<保育園>住民反対で建設断念、佐倉や我孫子でも 松戸は駅ビル活用奏功 /千葉

市川市で今月、開園予定だった保育園が「子供の声でうるさくなる」などと近隣住民に反対され、建設を断念していたことが明らかになった。同様のケースは、佐倉市や我孫子市でもあったという。一方、住宅地に新設せず、ビルの空き店舗を活用している自治体もある。待機児童解消が大きな課題となる中、行政や事業者はどう対応すればよいのか。専門家は「まちづくりの視点も踏まえ、住民と丁寧に話し合うことが大切だ」と指摘している。

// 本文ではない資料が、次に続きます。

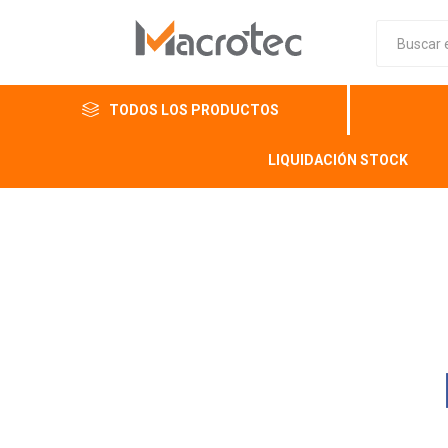
TODOS LOS PRODUCTOS
LIQUIDACIÓN STOCK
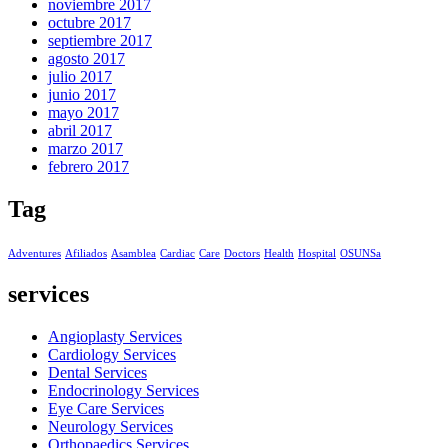
noviembre 2017
octubre 2017
septiembre 2017
agosto 2017
julio 2017
junio 2017
mayo 2017
abril 2017
marzo 2017
febrero 2017
Tag
Adventures
Afiliados
Asamblea
Cardiac
Care
Doctors
Health
Hospital
OSUNSa
services
Angioplasty Services
Cardiology Services
Dental Services
Endocrinology Services
Eye Care Services
Neurology Services
Orthopaedics Services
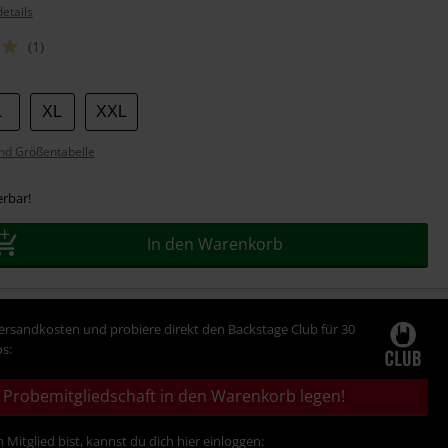
etails
(1)
L
XL
XXL
nd Größentabelle
erbar!
In den Warenkorb
Versandkosten und probiere direkt den Backstage Club für 30
s:
Probemitgliedschaft in den Warenkorb legen!
 Mitglied bist, kannst du dich hier einloggen:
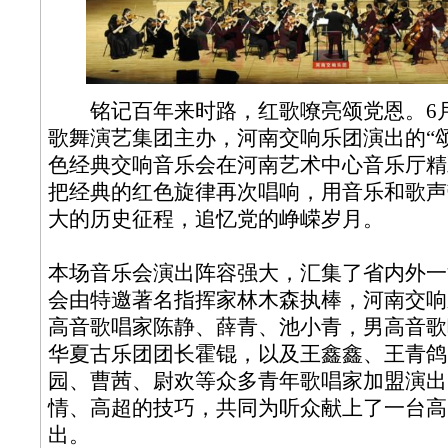
铭记百年来时路，红歌嘹亮颂党恩。6月
歌舞演艺集团主办，河南交响乐团演出的“
色经典交响音乐会在河南艺术中心音乐厅精
把经典的红色旋律再次唱响，用音乐和歌声
大的历史征程，追忆党的峥嵘岁月。
本场音乐会演出阵容强大，汇集了省内外一
会由特邀著名指挥家林木森执棒，河南交响
高音歌唱家陈静、薛青、池小青，男高音歌
华夏古乐团团长霍锟，以及王鑫鑫、王青鸽
园、曹茜、尉欢等众多青年歌唱家加盟演出
情、高超的技巧，共同为听众献上了一台高
出。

「子供の大きい声が出ると思うが、どんな対応を考えているのか」「送迎の車で交通量が増えるので危ない」

昨年11月、佐倉市西志津地区であった保育園(定員100人)開園についての説明会。市と、事業主体の首都圏の社会福祉法人が開園に理解を求めたのに対し、予定地近隣の住民から反対意見が相次いだ。土地は民有地を借りる予定だったが、説明会後に地権者から「お貸しできなくなった」と断られ、計画を断念。市の担当者は「近隣住民との協議に入ろうとしていた矢先だったので残念だ」と話す。市と法人は現在、別の場所での開園を目指して検討を進めている。

我孫子市でも昨年、県内の社会福祉法人が同市天王台地区での保育園(定員約120人)建設を断念した。市からの補助金(約1億9000万円)交付が決まり、昨年4月に予定地に建設計画を示す看板を設置した。同5〜6月には住民の求めで説明会も2回開催し、防音壁や二重窓を設置すると説明したが、住民側からは「静かな環境を変えてほしくない」などと反対された。

その後、市は「住民への事前説明」を条件に、同地区で保育園開設を希望する事業者を公募したところ、二つの事業者が名乗りを上げた。両事業者は予定地周辺の住民への戸別訪問を重ねて計画に対する理解を求めた。現在までに住民の反対はないといい、市保育課は「今後、開園を希望する事業者には住民の意向をリサーチするよう指導したい」としている。

一方、住宅地などに新たな用地を確保して施設を建設することはせず、既存の施設を活用している例もある。

松戸市は0〜2歳児を19人まで預かる小規模保育事業所の開設に力を注ぐ。昨年4月時の8カ所(定員115人)から1年間で31カ所(同485人)まで増やし、今月1日時点で待機児童ゼロを達成した。設置場所の多くが駅近くのビル内で、通勤や帰宅時に送迎しやすく人気だ。1日にオープンした新京成・元山駅の駅舎内の「保育ルーム」の利用者は「改札口がすぐそこなので便利」と話す。市は今年度中に新たに20の小規模保育事業所を駅舎内や駅周辺などに整備する計画だ。

◇船橋、待機児童1/3以下に

今年4月1日時点の船橋市の待機児童数が、1年前の3分の1以下の203人にまで減少したことがわかった。昨年4月1日時点では全国の市区町村で2番目に多い625人だったが、17施設の新設で定員が計1015人増加したことなどにより、待機児童の解消が進んだとみられる。市内では6月までに新たに2施設が開設される予定で、今年度は新たに計1053人の枠を確保できる見通し。

市によると、市内では今月、認可保育園8園(定員計706人)▽認定こども園2園(同188人)▽小規模保育事業所7園(同121人)−−が開設された。また、6月までに認可保育園と小規模保育事業所各1園(同38人)が開設される。

松戸徹市長は記者会見で「可能な限り早く待機児童をゼロにしたい」と表明。市川市で住民の反対により保育園開設を断念したことについては、一般論としたうえで「子どもを支えるために大人たちが理解してあげることが大切だ」と指摘した。